Companies: where the Company has a Sole Director who is also the Sole Company Secretary, this form must be signed by that person. If the Company (pursuant to section 204A of the Corporations Act 2001) does not have a Company Secretary, a Sole Director may sign alone. Otherwise this form must be signed by a Director jointly with either another Director or Company Secretary. Please indicate the office held in the appropriate place.

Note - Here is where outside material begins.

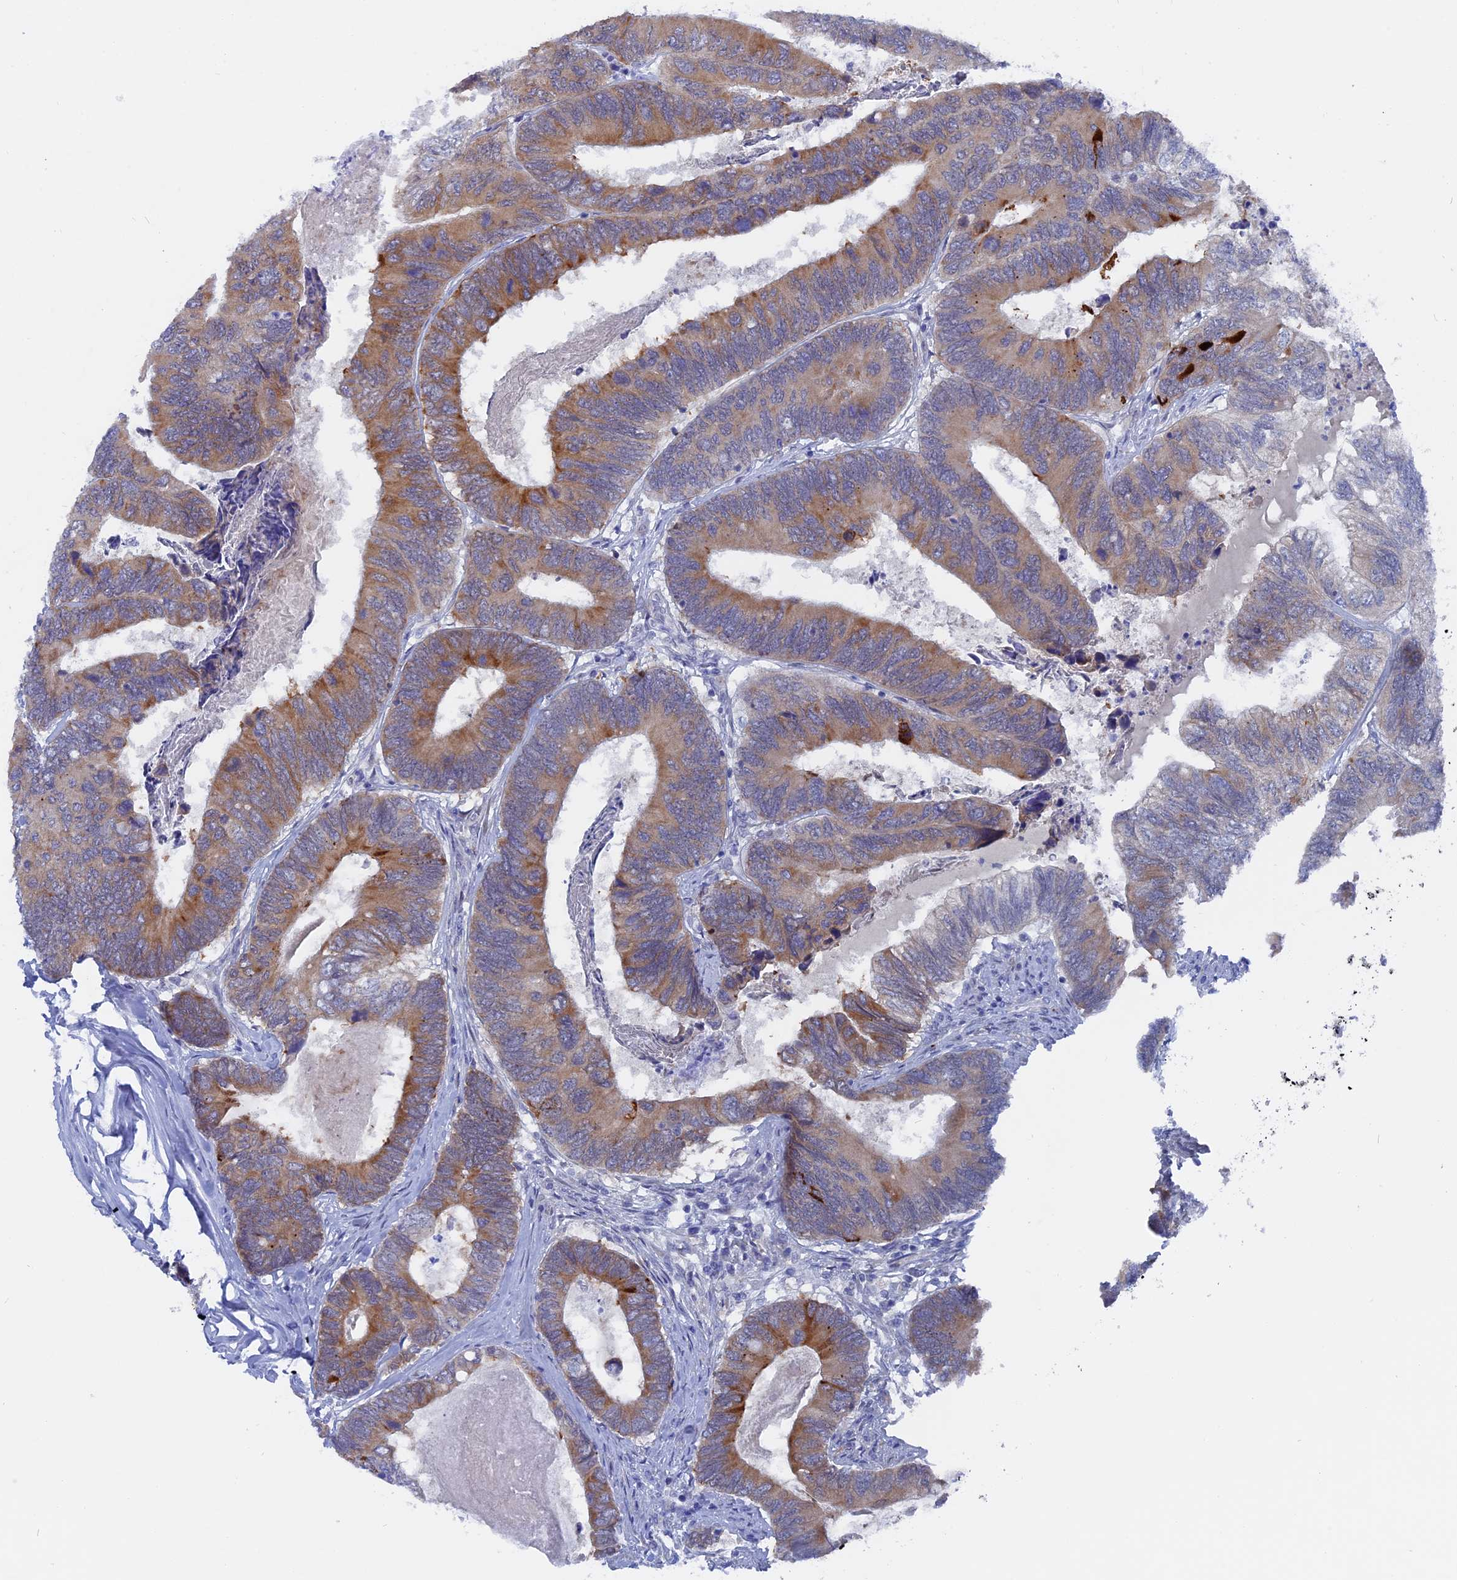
{"staining": {"intensity": "moderate", "quantity": "25%-75%", "location": "cytoplasmic/membranous"}, "tissue": "colorectal cancer", "cell_type": "Tumor cells", "image_type": "cancer", "snomed": [{"axis": "morphology", "description": "Adenocarcinoma, NOS"}, {"axis": "topography", "description": "Colon"}], "caption": "Protein expression analysis of human adenocarcinoma (colorectal) reveals moderate cytoplasmic/membranous expression in approximately 25%-75% of tumor cells. (DAB (3,3'-diaminobenzidine) = brown stain, brightfield microscopy at high magnification).", "gene": "DACT3", "patient": {"sex": "female", "age": 67}}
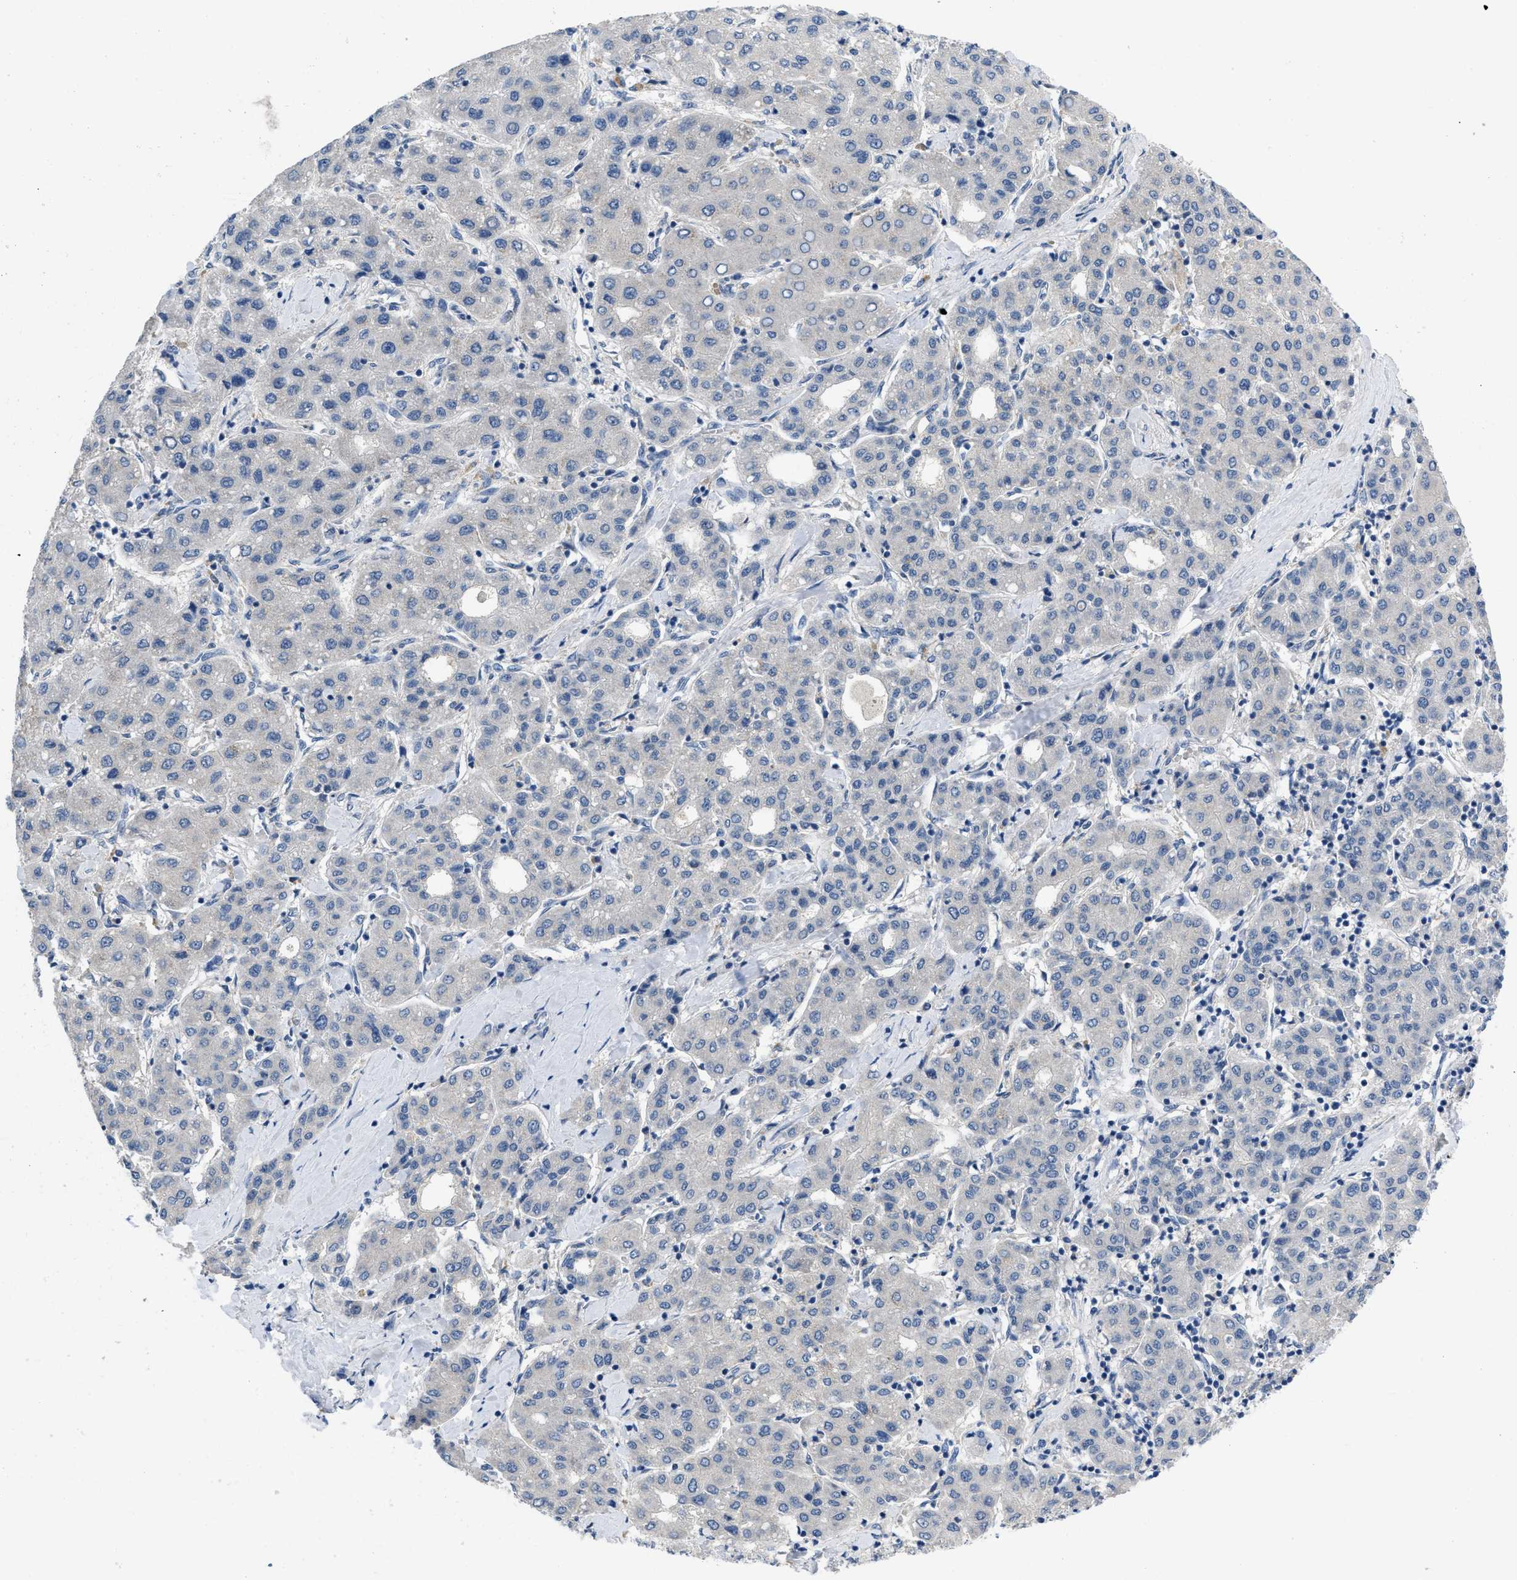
{"staining": {"intensity": "negative", "quantity": "none", "location": "none"}, "tissue": "liver cancer", "cell_type": "Tumor cells", "image_type": "cancer", "snomed": [{"axis": "morphology", "description": "Carcinoma, Hepatocellular, NOS"}, {"axis": "topography", "description": "Liver"}], "caption": "Protein analysis of liver hepatocellular carcinoma demonstrates no significant staining in tumor cells.", "gene": "PYY", "patient": {"sex": "male", "age": 65}}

If a representative of the corporation is to attend the meeting the appropriate "Certificate of Appointment of Corporate Representative" should be lodged with the Company before the meeting or at the registration desk on the day of the meeting. A form of the certificate may be obtained from the Company's share registry.
6. LODGEMENT OF PROXY
Proxy forms (and any Power of Attorney under which it is signed) must be received by XTD Ltd no later than the date and time stated on the form overleaf. Any Proxy form received after that time will not be valid for the scheduled meeting.
XTD LTD
Postal Address PO Box 5638 St Georges Tce, Perth WA 6831 Facsimile +61 8 9486 4799
PRIVACY STATEMENT
Personal information is collected on this form by Security Transfer Australia Pty Ltd as the registrar for securities issuers for the purpose of maintaining registers of security holders, facilitating distribution payments and other corporate actions and communications. Your personal details may be disclosed to related bodies corporate, to external service providers such as mail and print providers, or as otherwise required or permitted by law. If you would like details of your personal information held by Security Transfer Australia Pty Ltd or you would like to correct information that is inaccurate please contact them on the address on this form.